*Task*: Copy out every line of the items below verbatim, leaving out the pictures.

[Stored records]
_ _ _ _ _
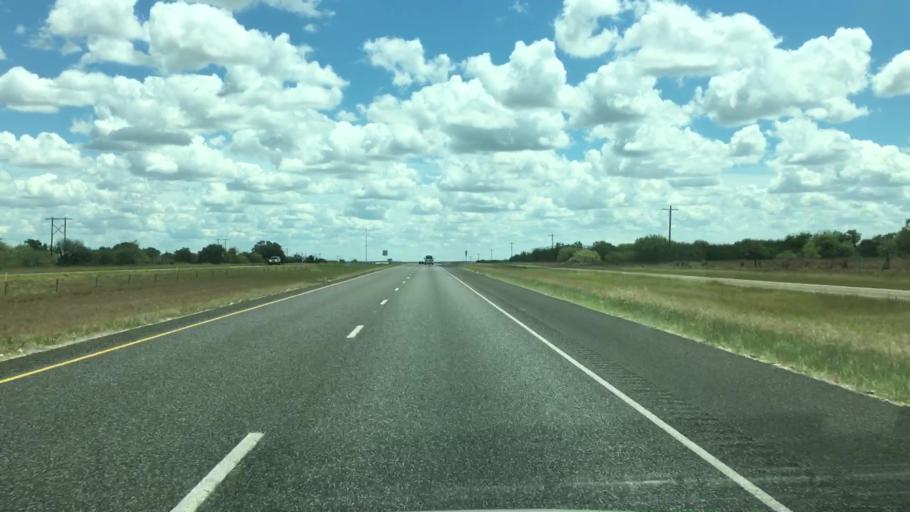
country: US
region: Texas
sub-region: Atascosa County
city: Pleasanton
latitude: 28.8179
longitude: -98.3592
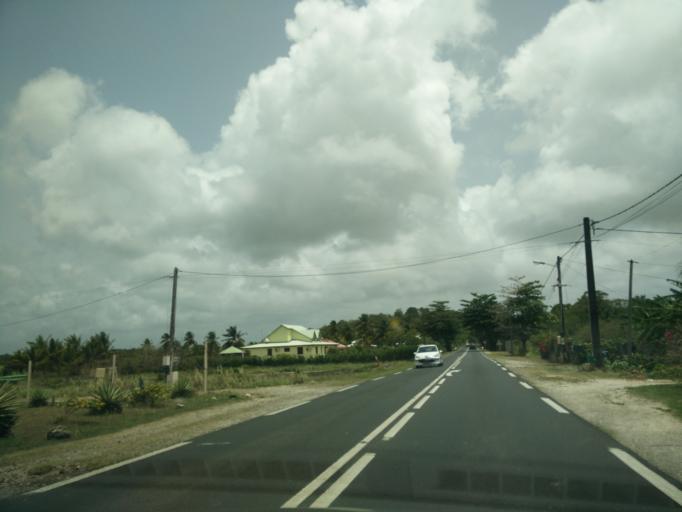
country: GP
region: Guadeloupe
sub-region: Guadeloupe
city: Petit-Canal
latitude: 16.3498
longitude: -61.4550
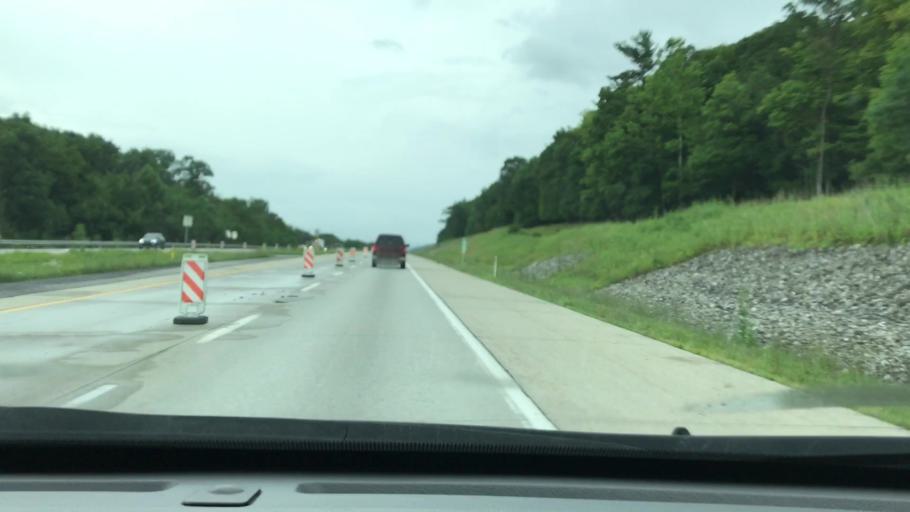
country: US
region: Pennsylvania
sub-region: Blair County
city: Tipton
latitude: 40.6316
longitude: -78.2797
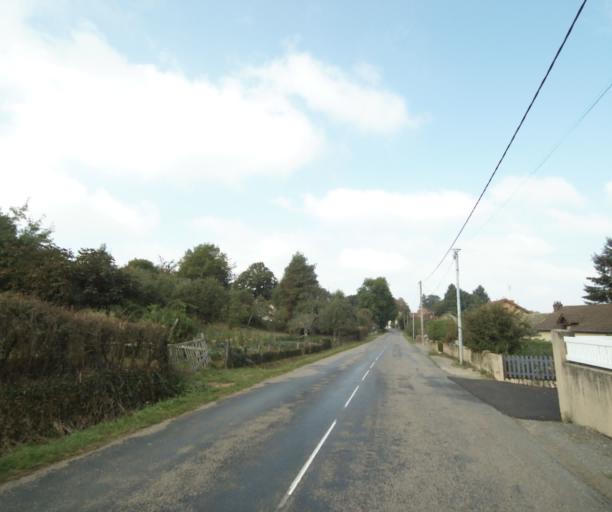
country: FR
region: Bourgogne
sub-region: Departement de Saone-et-Loire
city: Charolles
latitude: 46.4299
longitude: 4.2996
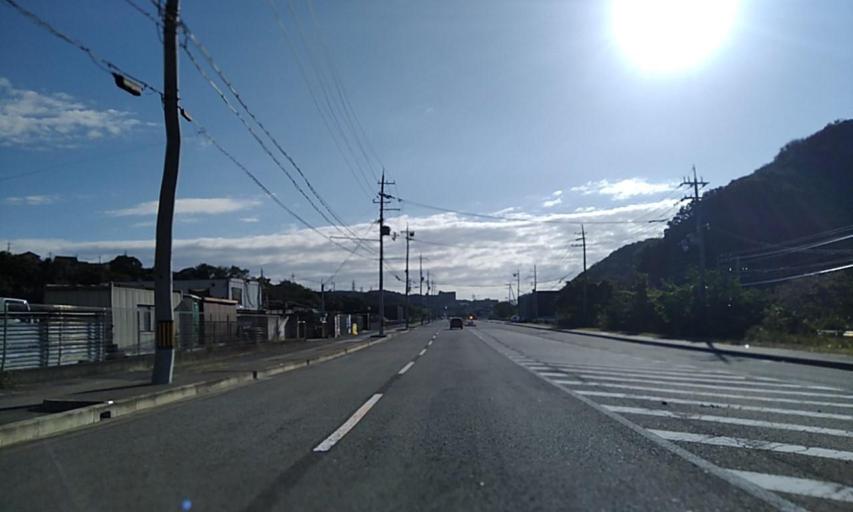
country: JP
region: Wakayama
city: Minato
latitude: 34.2698
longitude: 135.0859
_ _ _ _ _
*Answer in full*:
country: US
region: Texas
sub-region: Atascosa County
city: Pleasanton
latitude: 28.8179
longitude: -98.3592
country: GP
region: Guadeloupe
sub-region: Guadeloupe
city: Petit-Canal
latitude: 16.3498
longitude: -61.4550
country: US
region: Pennsylvania
sub-region: Blair County
city: Tipton
latitude: 40.6316
longitude: -78.2797
country: FR
region: Bourgogne
sub-region: Departement de Saone-et-Loire
city: Charolles
latitude: 46.4299
longitude: 4.2996
country: JP
region: Wakayama
city: Minato
latitude: 34.2698
longitude: 135.0859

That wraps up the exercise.